Randolph then hit the free throw to complete the five-point play, put the Spartans up 11 and bury the Wildcats (7-8, 0-3 Big Ten) for good.

The sequence said it all. Michigan State (13-1, 2-1) outrebounded NU 46-17, collecting 17 offensive boards in the 84-53 victory Wednesday in front of 14,759 fans at the Breslin Center.

Say one thing about the Cats: They stayed with the Spartans longer than many expected.

NU held one lead, a 3-0 advantage after Winston Blake hit a three-pointer from the top of the key 31 seconds into the game. But following that, Michigan State took advantage of Wednesday night’s home-court advantage to dominate NU in most facets of the game.

“I thought it was just enormous pressure on the backboards,” NU coach Bill Carmody said. “You look at the stats — it seemed like it was more than 30 rebounds they outrebounded us by. I don’t know if we can do anything to remedy that.”

More than just rebounding killed the Cats.
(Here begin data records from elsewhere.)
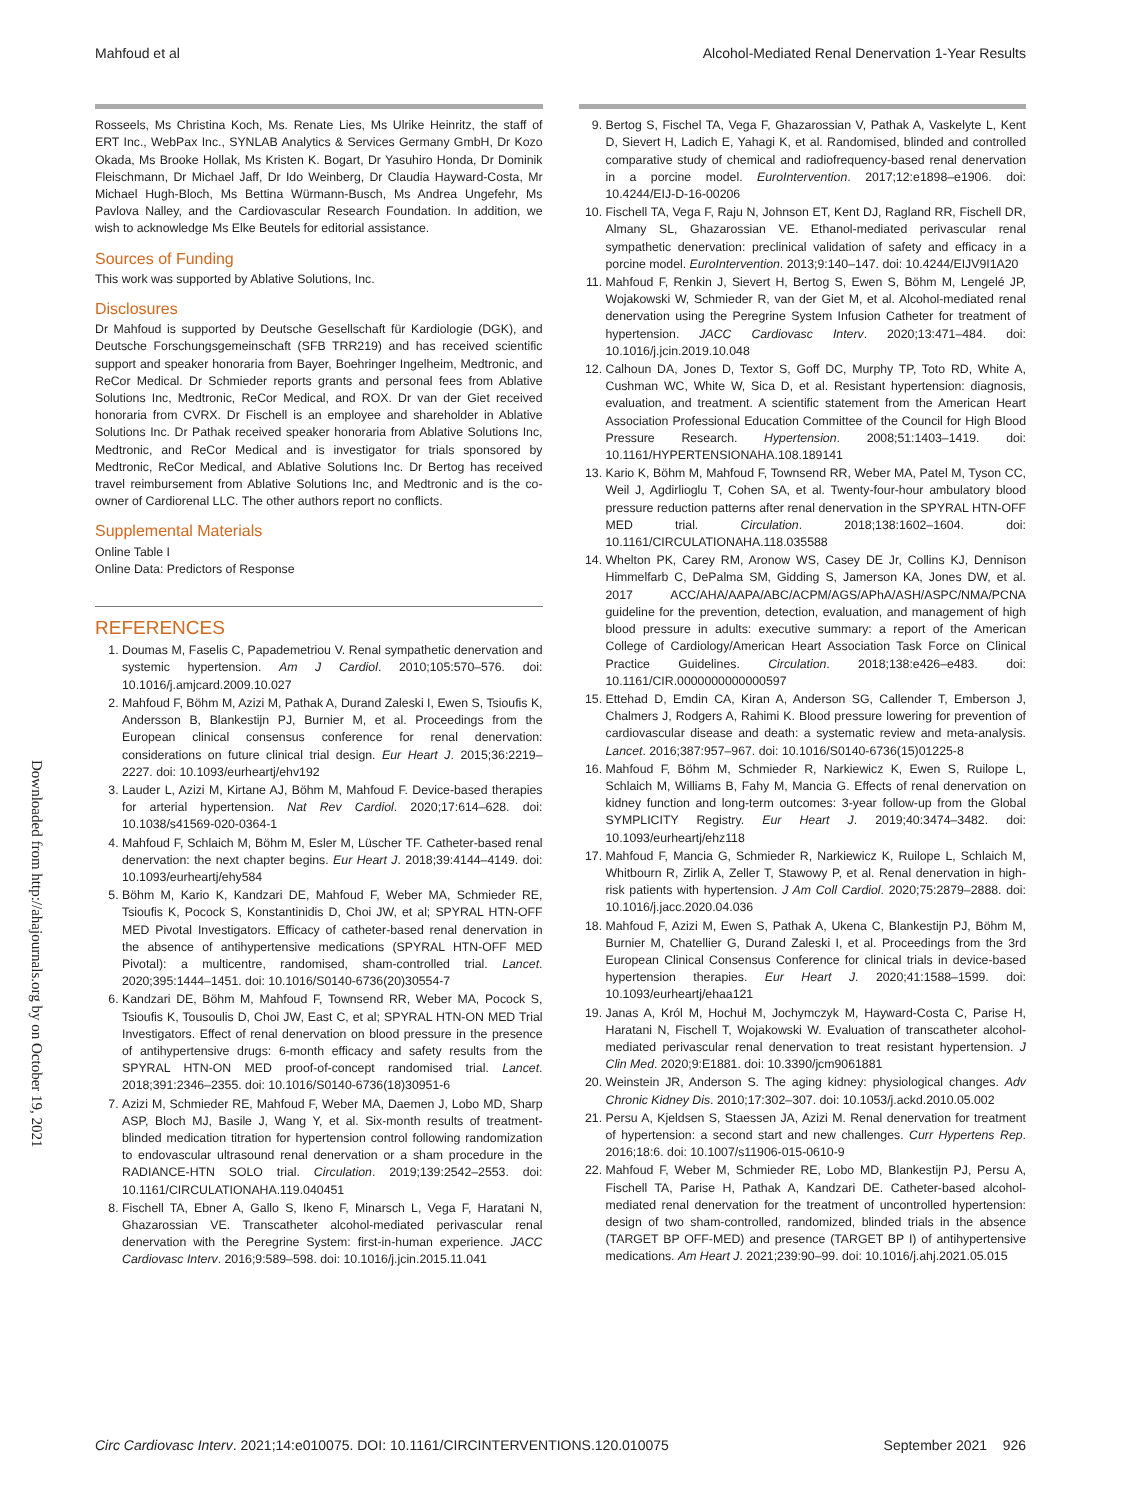Mahfoud et al Alcohol-Mediated Renal Denervation 1-Year Results
Downloaded from http://ahajournals.org by on October 19, 2021
Rosseels, Ms Christina Koch, Ms. Renate Lies, Ms Ulrike Heinritz, the staff of ERT Inc., WebPax Inc., SYNLAB Analytics & Services Germany GmbH, Dr Kozo Okada, Ms Brooke Hollak, Ms Kristen K. Bogart, Dr Yasuhiro Honda, Dr Dominik Fleischmann, Dr Michael Jaff, Dr Ido Weinberg, Dr Claudia Hayward-Costa, Mr Michael Hugh-Bloch, Ms Bettina Würmann-Busch, Ms Andrea Ungefehr, Ms Pavlova Nalley, and the Cardiovascular Research Foundation. In addition, we wish to acknowledge Ms Elke Beutels for editorial assistance.
Sources of Funding
This work was supported by Ablative Solutions, Inc.
Disclosures
Dr Mahfoud is supported by Deutsche Gesellschaft für Kardiologie (DGK), and Deutsche Forschungsgemeinschaft (SFB TRR219) and has received scientific support and speaker honoraria from Bayer, Boehringer Ingelheim, Medtronic, and ReCor Medical. Dr Schmieder reports grants and personal fees from Ablative Solutions Inc, Medtronic, ReCor Medical, and ROX. Dr van der Giet received honoraria from CVRX. Dr Fischell is an employee and shareholder in Ablative Solutions Inc. Dr Pathak received speaker honoraria from Ablative Solutions Inc, Medtronic, and ReCor Medical and is investigator for trials sponsored by Medtronic, ReCor Medical, and Ablative Solutions Inc. Dr Bertog has received travel reimbursement from Ablative Solutions Inc, and Medtronic and is the co-owner of Cardiorenal LLC. The other authors report no conflicts.
Supplemental Materials
Online Table I
Online Data: Predictors of Response
REFERENCES
1. Doumas M, Faselis C, Papademetriou V. Renal sympathetic denervation and systemic hypertension. Am J Cardiol. 2010;105:570–576. doi: 10.1016/j.amjcard.2009.10.027
2. Mahfoud F, Böhm M, Azizi M, Pathak A, Durand Zaleski I, Ewen S, Tsioufis K, Andersson B, Blankestijn PJ, Burnier M, et al. Proceedings from the European clinical consensus conference for renal denervation: considerations on future clinical trial design. Eur Heart J. 2015;36:2219–2227. doi: 10.1093/eurheartj/ehv192
3. Lauder L, Azizi M, Kirtane AJ, Böhm M, Mahfoud F. Device-based therapies for arterial hypertension. Nat Rev Cardiol. 2020;17:614–628. doi: 10.1038/s41569-020-0364-1
4. Mahfoud F, Schlaich M, Böhm M, Esler M, Lüscher TF. Catheter-based renal denervation: the next chapter begins. Eur Heart J. 2018;39:4144–4149. doi: 10.1093/eurheartj/ehy584
5. Böhm M, Kario K, Kandzari DE, Mahfoud F, Weber MA, Schmieder RE, Tsioufis K, Pocock S, Konstantinidis D, Choi JW, et al; SPYRAL HTN-OFF MED Pivotal Investigators. Efficacy of catheter-based renal denervation in the absence of antihypertensive medications (SPYRAL HTN-OFF MED Pivotal): a multicentre, randomised, sham-controlled trial. Lancet. 2020;395:1444–1451. doi: 10.1016/S0140-6736(20)30554-7
6. Kandzari DE, Böhm M, Mahfoud F, Townsend RR, Weber MA, Pocock S, Tsioufis K, Tousoulis D, Choi JW, East C, et al; SPYRAL HTN-ON MED Trial Investigators. Effect of renal denervation on blood pressure in the presence of antihypertensive drugs: 6-month efficacy and safety results from the SPYRAL HTN-ON MED proof-of-concept randomised trial. Lancet. 2018;391:2346–2355. doi: 10.1016/S0140-6736(18)30951-6
7. Azizi M, Schmieder RE, Mahfoud F, Weber MA, Daemen J, Lobo MD, Sharp ASP, Bloch MJ, Basile J, Wang Y, et al. Six-month results of treatment-blinded medication titration for hypertension control following randomization to endovascular ultrasound renal denervation or a sham procedure in the RADIANCE-HTN SOLO trial. Circulation. 2019;139:2542–2553. doi: 10.1161/CIRCULATIONAHA.119.040451
8. Fischell TA, Ebner A, Gallo S, Ikeno F, Minarsch L, Vega F, Haratani N, Ghazarossian VE. Transcatheter alcohol-mediated perivascular renal denervation with the Peregrine System: first-in-human experience. JACC Cardiovasc Interv. 2016;9:589–598. doi: 10.1016/j.jcin.2015.11.041
9. Bertog S, Fischel TA, Vega F, Ghazarossian V, Pathak A, Vaskelyte L, Kent D, Sievert H, Ladich E, Yahagi K, et al. Randomised, blinded and controlled comparative study of chemical and radiofrequency-based renal denervation in a porcine model. EuroIntervention. 2017;12:e1898–e1906. doi: 10.4244/EIJ-D-16-00206
10. Fischell TA, Vega F, Raju N, Johnson ET, Kent DJ, Ragland RR, Fischell DR, Almany SL, Ghazarossian VE. Ethanol-mediated perivascular renal sympathetic denervation: preclinical validation of safety and efficacy in a porcine model. EuroIntervention. 2013;9:140–147. doi: 10.4244/EIJV9I1A20
11. Mahfoud F, Renkin J, Sievert H, Bertog S, Ewen S, Böhm M, Lengelé JP, Wojakowski W, Schmieder R, van der Giet M, et al. Alcohol-mediated renal denervation using the Peregrine System Infusion Catheter for treatment of hypertension. JACC Cardiovasc Interv. 2020;13:471–484. doi: 10.1016/j.jcin.2019.10.048
12. Calhoun DA, Jones D, Textor S, Goff DC, Murphy TP, Toto RD, White A, Cushman WC, White W, Sica D, et al. Resistant hypertension: diagnosis, evaluation, and treatment. A scientific statement from the American Heart Association Professional Education Committee of the Council for High Blood Pressure Research. Hypertension. 2008;51:1403–1419. doi: 10.1161/HYPERTENSIONAHA.108.189141
13. Kario K, Böhm M, Mahfoud F, Townsend RR, Weber MA, Patel M, Tyson CC, Weil J, Agdirlioglu T, Cohen SA, et al. Twenty-four-hour ambulatory blood pressure reduction patterns after renal denervation in the SPYRAL HTN-OFF MED trial. Circulation. 2018;138:1602–1604. doi: 10.1161/CIRCULATIONAHA.118.035588
14. Whelton PK, Carey RM, Aronow WS, Casey DE Jr, Collins KJ, Dennison Himmelfarb C, DePalma SM, Gidding S, Jamerson KA, Jones DW, et al. 2017 ACC/AHA/AAPA/ABC/ACPM/AGS/APhA/ASH/ASPC/NMA/PCNA guideline for the prevention, detection, evaluation, and management of high blood pressure in adults: executive summary: a report of the American College of Cardiology/American Heart Association Task Force on Clinical Practice Guidelines. Circulation. 2018;138:e426–e483. doi: 10.1161/CIR.0000000000000597
15. Ettehad D, Emdin CA, Kiran A, Anderson SG, Callender T, Emberson J, Chalmers J, Rodgers A, Rahimi K. Blood pressure lowering for prevention of cardiovascular disease and death: a systematic review and meta-analysis. Lancet. 2016;387:957–967. doi: 10.1016/S0140-6736(15)01225-8
16. Mahfoud F, Böhm M, Schmieder R, Narkiewicz K, Ewen S, Ruilope L, Schlaich M, Williams B, Fahy M, Mancia G. Effects of renal denervation on kidney function and long-term outcomes: 3-year follow-up from the Global SYMPLICITY Registry. Eur Heart J. 2019;40:3474–3482. doi: 10.1093/eurheartj/ehz118
17. Mahfoud F, Mancia G, Schmieder R, Narkiewicz K, Ruilope L, Schlaich M, Whitbourn R, Zirlik A, Zeller T, Stawowy P, et al. Renal denervation in high-risk patients with hypertension. J Am Coll Cardiol. 2020;75:2879–2888. doi: 10.1016/j.jacc.2020.04.036
18. Mahfoud F, Azizi M, Ewen S, Pathak A, Ukena C, Blankestijn PJ, Böhm M, Burnier M, Chatellier G, Durand Zaleski I, et al. Proceedings from the 3rd European Clinical Consensus Conference for clinical trials in device-based hypertension therapies. Eur Heart J. 2020;41:1588–1599. doi: 10.1093/eurheartj/ehaa121
19. Janas A, Król M, Hochuł M, Jochymczyk M, Hayward-Costa C, Parise H, Haratani N, Fischell T, Wojakowski W. Evaluation of transcatheter alcohol-mediated perivascular renal denervation to treat resistant hypertension. J Clin Med. 2020;9:E1881. doi: 10.3390/jcm9061881
20. Weinstein JR, Anderson S. The aging kidney: physiological changes. Adv Chronic Kidney Dis. 2010;17:302–307. doi: 10.1053/j.ackd.2010.05.002
21. Persu A, Kjeldsen S, Staessen JA, Azizi M. Renal denervation for treatment of hypertension: a second start and new challenges. Curr Hypertens Rep. 2016;18:6. doi: 10.1007/s11906-015-0610-9
22. Mahfoud F, Weber M, Schmieder RE, Lobo MD, Blankestijn PJ, Persu A, Fischell TA, Parise H, Pathak A, Kandzari DE. Catheter-based alcohol-mediated renal denervation for the treatment of uncontrolled hypertension: design of two sham-controlled, randomized, blinded trials in the absence (TARGET BP OFF-MED) and presence (TARGET BP I) of antihypertensive medications. Am Heart J. 2021;239:90–99. doi: 10.1016/j.ahj.2021.05.015
Circ Cardiovasc Interv. 2021;14:e010075. DOI: 10.1161/CIRCINTERVENTIONS.120.010075 September 2021 926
The Spartans were quicker up and down the floor, and NU had no answer for the superior athletes in Michigan State’s lineup.

In their first three possessions, the Spartans — who were coming off an upset loss at Indiana — converted on three transition baskets. And one more Marcus Taylor jumper put Michigan State ahead 8-3.

The Cats stayed tough even after giving up the 8-0 run, tying the score at 10 with 15:15 left in the first half. With 7:02 left in the first half, NU trailed by just four points, but Michigan State’s rebounding was too much for the overwhelmed Cats.

“We gave up I don’t know how many offensive rebounds in a row,” NU center Tavaras Hardy said. “They were getting fouls and three-point plays and it was turning into a joke. We just need to somehow bounce back from that, and we didn’t.

“We might be a small team, but rebounds are all about desire, and we have to have the desire to go get them.”

Michigan State’s late run in the first half ended any upset hopes. Down 25-21, the Cats allowed a 9-0 run and never got closer than 10 the rest of the game. Still, the Spartans seemed a bit surprised the Cats battled so well in the early minutes.

“It looked a little sluggish early,” Michigan State coach Tom Izzo said. “I thought Northwestern did a pretty good job in the first 10 minutes. They hit some shots. I was very impressed with their three-point shooting all night.”

Indeed, the Cats shot 10-for-23 from three-point range. Even Jennings got in on the act, draining two of three attempts from behind the arc.

NU also took care of the ball. The Cats committed only 10 turnovers, one of their lowest totals of the year.

And NU consistently worked the shot clock down to single digits, slowing the game’s pace and finding open shots.

However, the Spartans physical size and quickness left the Cats with no answers — and by the second half, no chance.

Even tight officiating in the second half helped NU slow the tempo of the game. Still the Cats couldn’t capitalize, as the Spartans drained shot after shot.

Michigan State shot a whopping 54 percent from the field, as the undersized Cats couldn’t contest most of its shots.

“That’s a heck of a good team,” Carmody said. “I wasn’t that unhappy, even though we lost by 30, because we’re trying to take small steps right now. We’re just trying to get our guys to run our stuff and hang in there.

“We were getting it from all sides tonight.”